对于 mips,前四个参数(如果很小)会在寄存器中传递,返回值会在寄存器中返回。因此,您的示例不需要在堆栈上分配任何内容。
事实上,事实比小说更离奇。在您的情况下,参数返回不变:返回的值是 ++ 运算符之前的 n 的值:
The answer is yes, maybe. It depends on the compiler, the optimization level, and the target processor.
In the case of the mips, the first four parameters, if small, are passed in registers and the return value is returned in a register. So your example has no requirement to allocate anything on the stack.

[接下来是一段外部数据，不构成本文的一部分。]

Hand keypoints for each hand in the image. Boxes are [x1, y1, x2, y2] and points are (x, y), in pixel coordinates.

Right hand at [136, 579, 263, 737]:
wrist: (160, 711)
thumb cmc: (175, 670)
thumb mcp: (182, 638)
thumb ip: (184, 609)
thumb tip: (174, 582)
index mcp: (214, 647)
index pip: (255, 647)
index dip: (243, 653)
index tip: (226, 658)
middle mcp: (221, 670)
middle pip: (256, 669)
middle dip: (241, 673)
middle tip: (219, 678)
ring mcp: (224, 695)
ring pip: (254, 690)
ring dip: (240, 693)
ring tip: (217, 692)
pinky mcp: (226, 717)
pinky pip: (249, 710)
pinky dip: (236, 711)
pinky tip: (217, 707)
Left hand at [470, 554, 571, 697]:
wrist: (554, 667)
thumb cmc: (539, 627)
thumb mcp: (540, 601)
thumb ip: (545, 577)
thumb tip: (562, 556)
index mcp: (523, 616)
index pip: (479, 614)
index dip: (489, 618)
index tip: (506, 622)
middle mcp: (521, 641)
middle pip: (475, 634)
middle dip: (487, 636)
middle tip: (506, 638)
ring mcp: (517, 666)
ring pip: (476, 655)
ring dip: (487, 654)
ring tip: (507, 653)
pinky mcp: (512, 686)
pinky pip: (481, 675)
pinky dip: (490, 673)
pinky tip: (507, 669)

Actually, truth is stranger than fiction. In your case the parameter is returned unchanged: the value returned is that of n before the ++ operator:
由于您的示例 foo 函数是一个恒等函数(它仅返回其参数),因此我的 C++ 编译器 (VS 2008) 完全删除了此函数调用。如果我将其更改为:
编译器将其内联为
Since your example
foofunction is an identity function (it just returns it's argument), my C++ compiler (VS 2008) completely removes this function call. If I change it to:the compiler inlines this with
是的,C++ 中使用了寄存器。 MDR(内存数据寄存器)包含正在获取和存储的数据。例如,要检索单元格 123 的内容,我们会将值 123(二进制)加载到 MAR 中并执行获取操作。操作完成后,单元格 123 的内容的副本将位于 MDR 中。为了将值 98 存储到单元格 4 中,我们将 4 加载到 MAR 中,将 98 加载到 MDR 中并执行存储。当操作完成时,单元格 4 的内容将被设置为 98,并丢弃之前的内容。数据&地址寄存器与它们一起实现这一目标。在 C++ 中也是如此,当我们用一个值初始化 var 或询问它的值时,会发生相同的现象。

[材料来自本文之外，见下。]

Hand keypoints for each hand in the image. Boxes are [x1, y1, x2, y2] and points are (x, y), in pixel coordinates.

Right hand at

而且,还有一件事,现代编译器还执行寄存器分配,这比内存分配要快一些。
Yes, The registers are used in C++. The MDR (memory data registers) contains the data being fetched and stored. For example, to retrieve the contents of cell 123, we would load the value 123 (in binary) into the MAR and perform a fetch operation. When the operation is done, a copy of the contents of cell 123 would be in the MDR. To store the value 98 into cell 4, we load a 4 into the MAR and a 98 into the MDR and perform a store. When the operation is completed the contents of cell 4 will have been set to 98, by discarding whatever was there previously. The data & address registers work with them to achieve this. In C++ too, when we initialize a var with a value or ask its value, the same phenomena Happens.
And, One More Thing, Modern Compilers also perform Register Allocation, which is kinda faster than memory allocation.